Ex-DPOY no mercado: a troca que pode mudar o equilíbrio da NBA
Os rumores em torno de Jaren Jackson Jr. estão a ganhar força e começam a desenhar um cenário cada vez mais plausível: o fim do ciclo do antigo Defensive Player of the Year em Memphis. Combinando a proteção do aro de elite, mobilidade rara para um poste moderno e capacidade para lançar de fora, Jackson Jr. tornou-se num dos ativos mais cobiçados da liga, sobretudo para equipas com ambições imediatas de título.
Aos 26 anos, o jogador dos Grizzlies encaixa perfeitamente no perfil de um “big” contemporâneo: defende múltiplas posições, estica o campo e não compromete o ritmo ofensivo. Caso Memphis avance mesmo para uma reconstrução mais profunda, o seu valor de mercado pode desencadear um verdadeiro efeito dominó. Eis três destinos que fazem sentido, e os respetivos pacotes de troca.
Atlanta Hawks: sucessor natural de Porzingis
Atlanta recebe: Jaren Jackson Jr.
Memphis recebe: Kristaps Porzingis, Vit Krejci, 1.ª ronda de 2030
Depois de várias tentativas falhadas para elevar o teto competitivo, os Hawks podem optar por um caminho mais claro: construir em torno de Jalen Johnson com um poste mais jovem, disponível e defensivamente dominante.
Jackson Jr. desempenha um papel semelhante ao de Porzingis, mas com duas vantagens claras: idade e fiabilidade física relativa.

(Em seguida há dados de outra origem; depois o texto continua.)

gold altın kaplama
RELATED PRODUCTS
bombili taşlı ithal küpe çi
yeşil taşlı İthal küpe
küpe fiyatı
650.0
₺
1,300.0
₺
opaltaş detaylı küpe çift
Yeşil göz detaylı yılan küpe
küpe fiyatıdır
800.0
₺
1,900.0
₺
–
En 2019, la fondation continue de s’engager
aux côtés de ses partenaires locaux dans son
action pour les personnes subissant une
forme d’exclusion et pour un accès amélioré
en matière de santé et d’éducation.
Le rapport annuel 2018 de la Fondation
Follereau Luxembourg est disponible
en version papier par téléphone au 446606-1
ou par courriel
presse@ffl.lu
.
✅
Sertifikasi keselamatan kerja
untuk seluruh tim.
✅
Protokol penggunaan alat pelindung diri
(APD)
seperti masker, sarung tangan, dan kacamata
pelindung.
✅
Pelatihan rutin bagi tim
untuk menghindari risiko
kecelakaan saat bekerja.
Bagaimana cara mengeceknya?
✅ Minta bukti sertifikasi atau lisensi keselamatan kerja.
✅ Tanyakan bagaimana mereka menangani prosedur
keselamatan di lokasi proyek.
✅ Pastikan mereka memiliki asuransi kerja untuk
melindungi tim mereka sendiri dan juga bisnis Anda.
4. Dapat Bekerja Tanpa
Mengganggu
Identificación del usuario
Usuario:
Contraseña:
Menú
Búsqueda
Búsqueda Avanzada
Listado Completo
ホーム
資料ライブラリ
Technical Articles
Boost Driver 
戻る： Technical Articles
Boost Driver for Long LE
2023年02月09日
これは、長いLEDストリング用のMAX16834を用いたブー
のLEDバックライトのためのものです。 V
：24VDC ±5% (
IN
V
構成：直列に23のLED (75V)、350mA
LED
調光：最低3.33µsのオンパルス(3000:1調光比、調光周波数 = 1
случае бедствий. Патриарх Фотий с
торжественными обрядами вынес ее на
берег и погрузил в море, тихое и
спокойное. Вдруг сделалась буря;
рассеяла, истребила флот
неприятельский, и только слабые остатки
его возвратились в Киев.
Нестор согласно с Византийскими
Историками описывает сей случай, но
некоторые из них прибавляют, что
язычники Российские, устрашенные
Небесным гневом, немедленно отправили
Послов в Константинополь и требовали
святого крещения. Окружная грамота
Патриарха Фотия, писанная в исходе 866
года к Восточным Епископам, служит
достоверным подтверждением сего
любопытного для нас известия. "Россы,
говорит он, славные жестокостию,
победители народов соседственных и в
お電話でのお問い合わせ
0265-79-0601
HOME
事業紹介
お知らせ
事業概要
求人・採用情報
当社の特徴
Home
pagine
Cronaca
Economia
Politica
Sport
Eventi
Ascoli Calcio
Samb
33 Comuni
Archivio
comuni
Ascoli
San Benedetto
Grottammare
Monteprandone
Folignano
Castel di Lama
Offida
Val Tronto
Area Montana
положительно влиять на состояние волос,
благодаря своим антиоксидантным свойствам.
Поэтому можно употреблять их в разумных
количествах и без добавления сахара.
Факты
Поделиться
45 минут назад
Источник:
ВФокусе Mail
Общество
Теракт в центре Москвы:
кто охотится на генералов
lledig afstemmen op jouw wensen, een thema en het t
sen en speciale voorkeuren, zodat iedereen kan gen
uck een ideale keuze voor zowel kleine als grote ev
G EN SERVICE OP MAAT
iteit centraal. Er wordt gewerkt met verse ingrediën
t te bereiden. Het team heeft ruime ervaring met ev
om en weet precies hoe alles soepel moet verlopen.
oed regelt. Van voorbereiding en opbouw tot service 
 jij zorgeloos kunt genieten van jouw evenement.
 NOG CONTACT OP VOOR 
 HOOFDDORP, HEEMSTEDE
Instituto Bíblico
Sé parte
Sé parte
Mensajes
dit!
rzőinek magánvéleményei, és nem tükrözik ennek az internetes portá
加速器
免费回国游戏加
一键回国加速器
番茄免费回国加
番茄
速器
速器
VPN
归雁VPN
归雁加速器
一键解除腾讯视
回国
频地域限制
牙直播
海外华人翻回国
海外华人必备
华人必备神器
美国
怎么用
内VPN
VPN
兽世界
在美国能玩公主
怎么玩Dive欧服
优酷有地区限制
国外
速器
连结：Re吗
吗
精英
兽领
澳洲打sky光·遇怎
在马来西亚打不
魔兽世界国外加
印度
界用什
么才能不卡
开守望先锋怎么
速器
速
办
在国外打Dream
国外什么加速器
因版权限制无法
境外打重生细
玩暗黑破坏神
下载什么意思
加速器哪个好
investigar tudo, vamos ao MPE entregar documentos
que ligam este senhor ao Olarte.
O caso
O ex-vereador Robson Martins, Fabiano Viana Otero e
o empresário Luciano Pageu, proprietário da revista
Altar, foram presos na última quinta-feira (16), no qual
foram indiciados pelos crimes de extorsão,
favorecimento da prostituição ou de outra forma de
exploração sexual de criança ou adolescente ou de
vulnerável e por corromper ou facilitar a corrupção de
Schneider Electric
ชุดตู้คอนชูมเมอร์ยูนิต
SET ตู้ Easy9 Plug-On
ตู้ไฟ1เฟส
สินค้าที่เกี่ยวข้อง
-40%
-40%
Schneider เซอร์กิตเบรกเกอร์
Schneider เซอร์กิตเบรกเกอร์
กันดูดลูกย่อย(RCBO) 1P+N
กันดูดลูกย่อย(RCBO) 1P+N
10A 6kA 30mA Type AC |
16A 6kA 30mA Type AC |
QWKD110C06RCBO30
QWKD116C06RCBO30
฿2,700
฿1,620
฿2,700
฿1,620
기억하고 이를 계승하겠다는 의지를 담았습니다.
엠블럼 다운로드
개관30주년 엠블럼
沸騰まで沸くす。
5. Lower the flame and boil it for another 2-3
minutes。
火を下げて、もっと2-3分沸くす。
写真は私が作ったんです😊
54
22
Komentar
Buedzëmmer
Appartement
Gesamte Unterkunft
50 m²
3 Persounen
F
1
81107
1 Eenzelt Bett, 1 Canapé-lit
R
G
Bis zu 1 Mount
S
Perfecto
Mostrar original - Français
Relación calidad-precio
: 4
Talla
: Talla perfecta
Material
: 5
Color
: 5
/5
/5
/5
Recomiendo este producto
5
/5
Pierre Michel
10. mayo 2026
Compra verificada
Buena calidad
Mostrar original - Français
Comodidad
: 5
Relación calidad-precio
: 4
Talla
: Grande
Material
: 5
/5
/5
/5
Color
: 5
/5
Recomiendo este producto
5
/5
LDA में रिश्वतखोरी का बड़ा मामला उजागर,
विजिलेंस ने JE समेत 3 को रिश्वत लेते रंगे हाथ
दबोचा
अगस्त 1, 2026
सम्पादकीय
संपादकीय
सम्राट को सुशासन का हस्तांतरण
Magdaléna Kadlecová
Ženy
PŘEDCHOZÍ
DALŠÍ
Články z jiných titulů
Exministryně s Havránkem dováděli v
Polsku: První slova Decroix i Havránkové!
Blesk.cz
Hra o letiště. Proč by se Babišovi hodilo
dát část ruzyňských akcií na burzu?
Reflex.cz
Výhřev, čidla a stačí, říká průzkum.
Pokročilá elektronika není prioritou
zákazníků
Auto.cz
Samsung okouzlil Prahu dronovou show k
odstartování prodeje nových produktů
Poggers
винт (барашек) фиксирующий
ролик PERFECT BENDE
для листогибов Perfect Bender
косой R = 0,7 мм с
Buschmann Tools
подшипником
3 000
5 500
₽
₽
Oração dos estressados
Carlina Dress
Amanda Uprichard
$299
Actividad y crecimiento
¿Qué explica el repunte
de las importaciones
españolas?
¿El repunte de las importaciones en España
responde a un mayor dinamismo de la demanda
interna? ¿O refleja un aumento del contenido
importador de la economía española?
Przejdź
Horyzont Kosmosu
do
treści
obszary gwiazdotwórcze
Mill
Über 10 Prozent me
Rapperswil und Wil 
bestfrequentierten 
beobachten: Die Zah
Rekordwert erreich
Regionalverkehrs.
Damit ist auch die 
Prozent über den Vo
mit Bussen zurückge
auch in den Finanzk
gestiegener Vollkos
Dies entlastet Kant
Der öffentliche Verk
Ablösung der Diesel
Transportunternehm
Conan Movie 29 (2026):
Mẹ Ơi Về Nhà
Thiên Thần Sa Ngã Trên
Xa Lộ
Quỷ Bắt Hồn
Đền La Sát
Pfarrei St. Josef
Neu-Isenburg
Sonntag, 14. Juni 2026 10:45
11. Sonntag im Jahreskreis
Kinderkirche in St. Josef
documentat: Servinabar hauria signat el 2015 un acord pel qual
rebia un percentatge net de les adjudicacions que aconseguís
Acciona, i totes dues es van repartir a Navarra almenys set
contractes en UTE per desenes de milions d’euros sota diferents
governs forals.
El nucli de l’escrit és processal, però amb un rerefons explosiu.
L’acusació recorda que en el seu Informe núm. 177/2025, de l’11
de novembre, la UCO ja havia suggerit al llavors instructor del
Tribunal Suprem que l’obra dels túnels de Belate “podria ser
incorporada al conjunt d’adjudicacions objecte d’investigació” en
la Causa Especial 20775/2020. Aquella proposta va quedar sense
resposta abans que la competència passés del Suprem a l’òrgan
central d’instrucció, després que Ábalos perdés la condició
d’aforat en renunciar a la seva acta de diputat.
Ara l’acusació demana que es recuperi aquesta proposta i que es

A dupla Johnson–Jackson Jr. daria aos Hawks uma base atlética, defensiva e moderna.
Para os Grizzlies, o atrativo não seria tanto o rendimento imediato de Porzingis, mas sim o contrato expirante e a margem salarial criada. Já Vit Krejci, com lançamento exterior consistente e custo controlado, poderia tornar-se uma peça útil numa rotação em reconstrução.
Golden State Warriors: encaixe quase perfeito
Golden State recebe: Jaren Jackson Jr.
Memphis recebe: Jonathan Kuminga, Buddy Hield, Trayce Jackson-Davis
Em termos de encaixe tático, este é talvez o cenário mais apelativo. Os Warriors precisam de tamanho no interior sem abdicar de espaçamento, exatamente o que Jackson Jr. oferece. Defensivamente, daria uma dimensão que Golden State não tem desde o auge do seu domínio.
Para Memphis, o interesse seria sobretudo Jonathan Kuminga. Apesar de uma época irregular, o extremo continua a ser visto como um potencial jogador de franquia. Num contexto novo, com mais responsabilidade, os Grizzlies poderiam apostar no seu desenvolvimento como pilar do futuro.
Buddy Hield acrescentaria tiro exterior e Trayce Jackson-Davis profundidade no poste, ativos úteis numa fase de transição.
Los Angeles Clippers: a aposta de risco
Clippers recebem: Jaren Jackson Jr.
Memphis recebe: John Collins, Derrick Jones Jr., 1.ª ronda de 2031
Este é o cenário menos provável, mas não deixa de ser interessante. Os Clippers continuam à procura de uma terceira estrela que alivie a dependência de Kawhi Leonard, especialmente tendo em conta o seu historial físico.
Jackson Jr. daria juventude, defesa e pontuação interior a um plantel envelhecido. Para Memphis, o objetivo seria claramente financeiro: contratos de curto prazo, uma escolha futura e jogadores que podem ser rotacionados ou usados como ativos de troca.
Porque os Warriors podem ter a melhor proposta
Se Memphis decidir mesmo virar a página, Golden State surge como o parceiro mais apelativo no papel. Com Ja Morant e Jackson Jr. potencialmente de saída, os Grizzlies teriam oportunidade de iniciar um novo ciclo praticamente do zero.
Adicionar Kuminga a jovens como Zach Edey permitiria a construção de uma equipa com margem de crescimento. Num contexto diferente do da Bay Area, o extremo poderia finalmente assumir um estatuto de protagonista.
Com os rumores em torno de Kuminga cada vez mais insistentes, tudo aponta para que o seu tempo nos Warriors esteja a chegar ao fim, e um negócio por Jaren Jackson Jr. pode ser o catalisador dessa mudança.